About the Faculty

I did my doctoral degree on "Optimal Control Problems Involving Parabolic Differential and Parabolic Integro-Differential" Equations from the Department of Mathematics, Indian Institute of Technology, Mumbai, India, under the supervision of Prof. Mohan C. Joshi and Prof. Amiya K. Pani. I joined the Department of Mathematics, BITS-Pilani KK Birla Goa Campus in 2006. My research area is numerical analysis and optimal control theory.
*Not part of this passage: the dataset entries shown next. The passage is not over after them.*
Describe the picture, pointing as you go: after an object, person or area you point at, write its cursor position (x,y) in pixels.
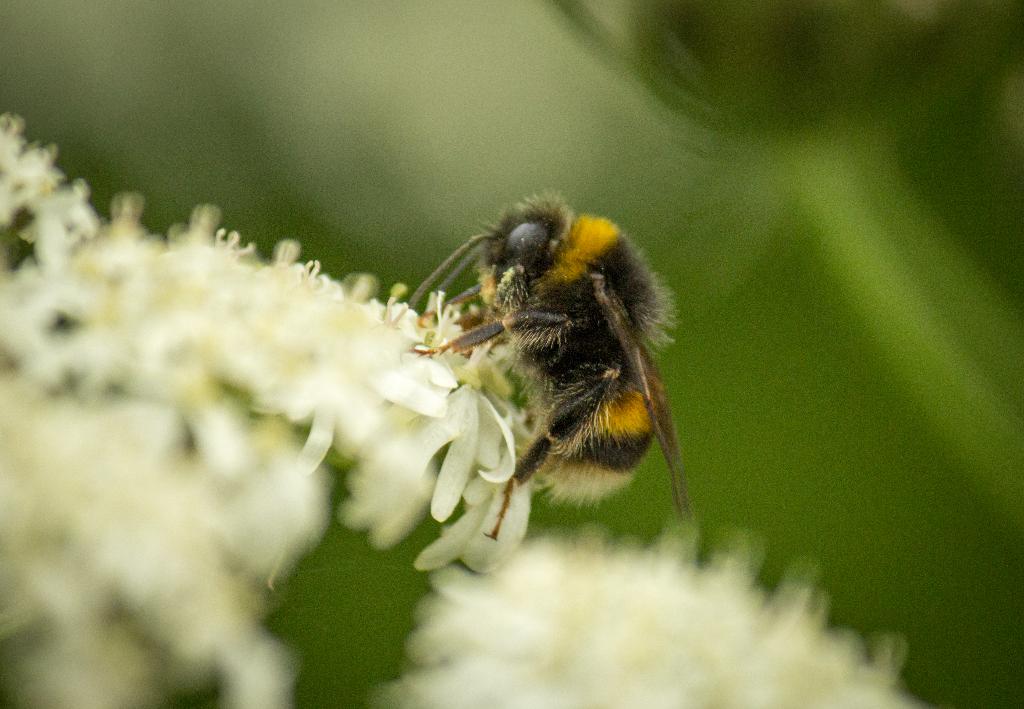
This image consists of flowers (484,549). On that there is an insect (490,313).
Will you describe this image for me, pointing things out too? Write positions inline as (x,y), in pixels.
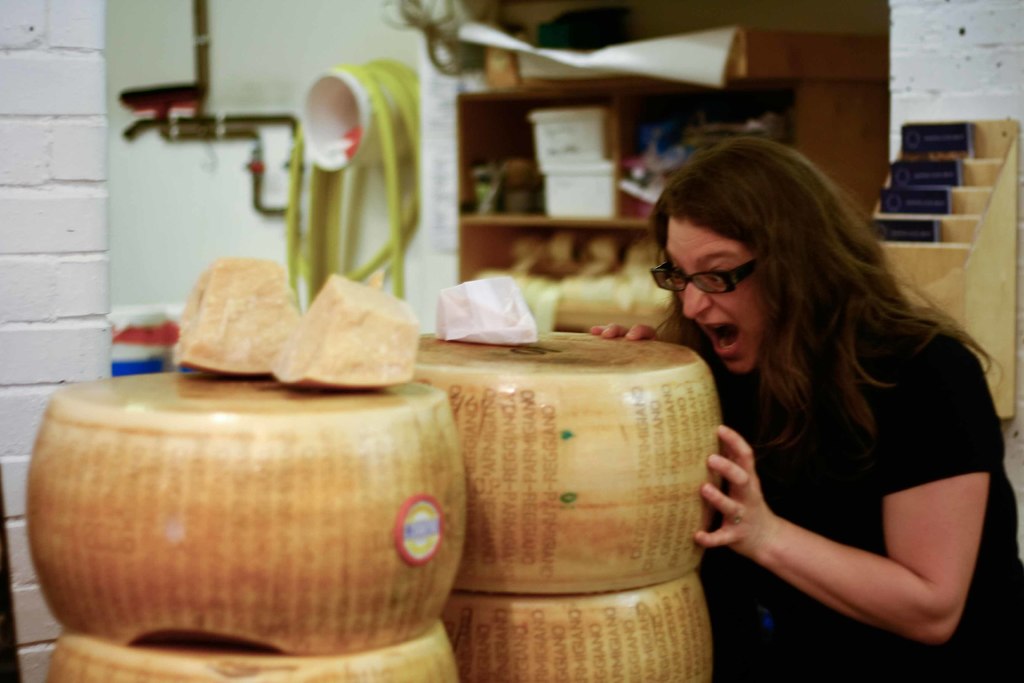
In this image we can see a woman (762,481) wearing black dress (774,476) and spectacles (750,264). Here we can see some objects (340,512). The background (73,252) the image is slightly blurred, where we can see the brick wall (81,174), pipes (317,133) and wooden cupboards (641,119) in which we can see some things (702,52) are kept.
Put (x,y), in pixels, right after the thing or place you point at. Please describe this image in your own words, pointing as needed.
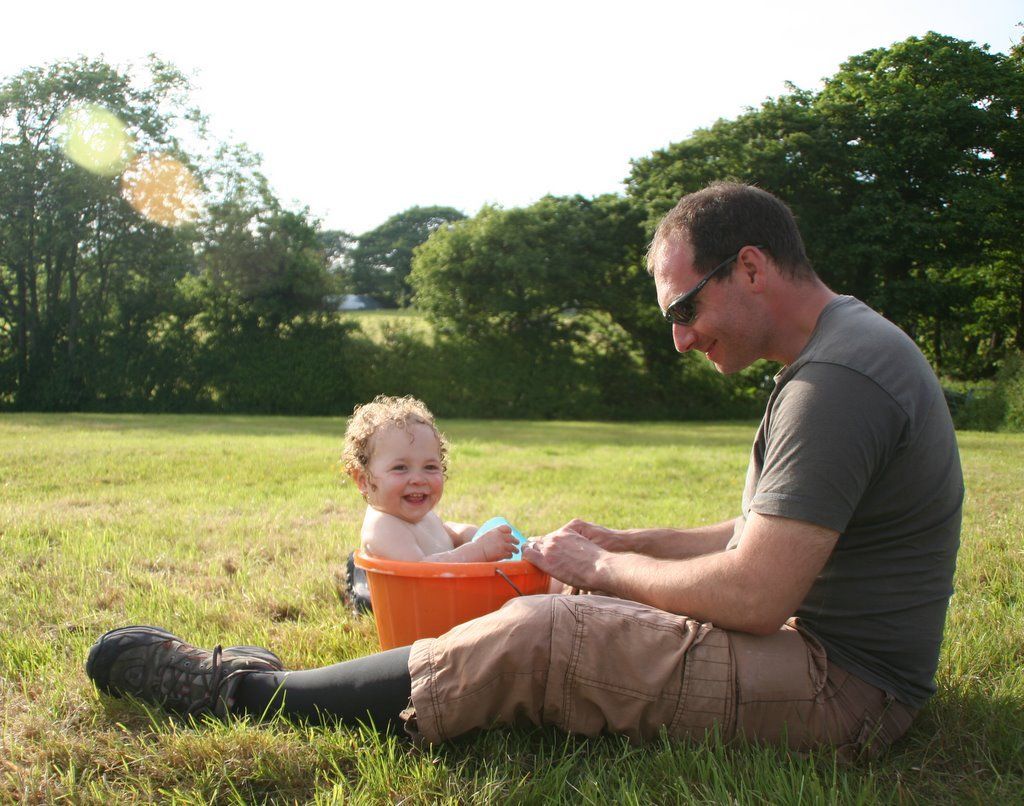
In this image I can see a man (844,528) is sitting on the land (529,766). In front of him there is a baby (416,542) sitting in the tub (417,580). In the background (191,283) I can see the trees (404,284). On the top of the image (370,111) I can see the sky (478,113). Here I can see the man (816,426) and the baby (432,485) are smiling.
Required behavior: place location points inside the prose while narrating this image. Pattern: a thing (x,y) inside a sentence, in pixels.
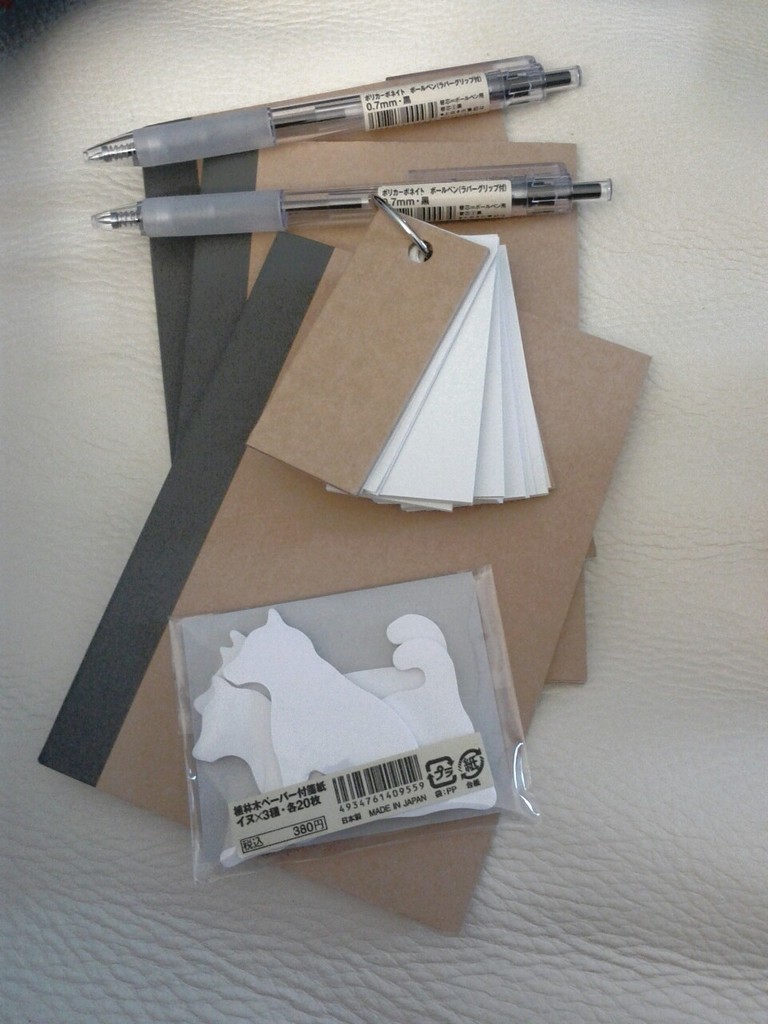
In this image there is a leather surface (31,162), on that surface (149,106) there are books (206,388), pens (277,212) and stickers (325,693).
As part of my research work, I am working on the optimal control problems for linear and nonlinear partial differential equations and their applications, emphasizing theory and computation. The concept of controllability denotes the ability to move a system around in its entire configuration space using only specific admissible manipulations. The time-optimal control problem involves finding control in an admissible set that minimizes the particular cost functional. These problems arise naturally in various areas of science and technology, such as controlling the heat in the electrically heated oven and reheating furnaces, controlling the crystal growth/dissolution in the chemical process, controlling the crystal growth/dissolution in the chemical process, control of the concentration of an activator in biochemistry, and optimal portfolio selection process in the financial market. The theory of optimal control is one of the significant application areas in mathematics today. From its early origin to meet the demands of the automatic control system design in engineering, it has grown steadily in scope and has spread to many unrelated distinct areas such as economics and bio-sciences. My Ph.D. thesis focused on the optimal control problems associated with the controllability of parabolic differential equations and parabolic integro-differential equations using semi-group theory. We also perform numerical experiments on the penalized optimal control problems for different target states or final states for various control problems. Presently, I am working in the following areas: 

• Numerical approximation of optimal control problems involves partial differential equations by the virtual element method (VEM), a recently developed technique.
• Application of optimal control theory in software reliability growth modelling.
• Studying the decay rates and developing stabilization of finite element approximation to weakly damped wave equation and extending the analysis to strongly damped wave equation.
• Developing physics-informed Galerkin neural networks for optimal control problems governed by elliptic and parabolic partial differential equations (PDEs).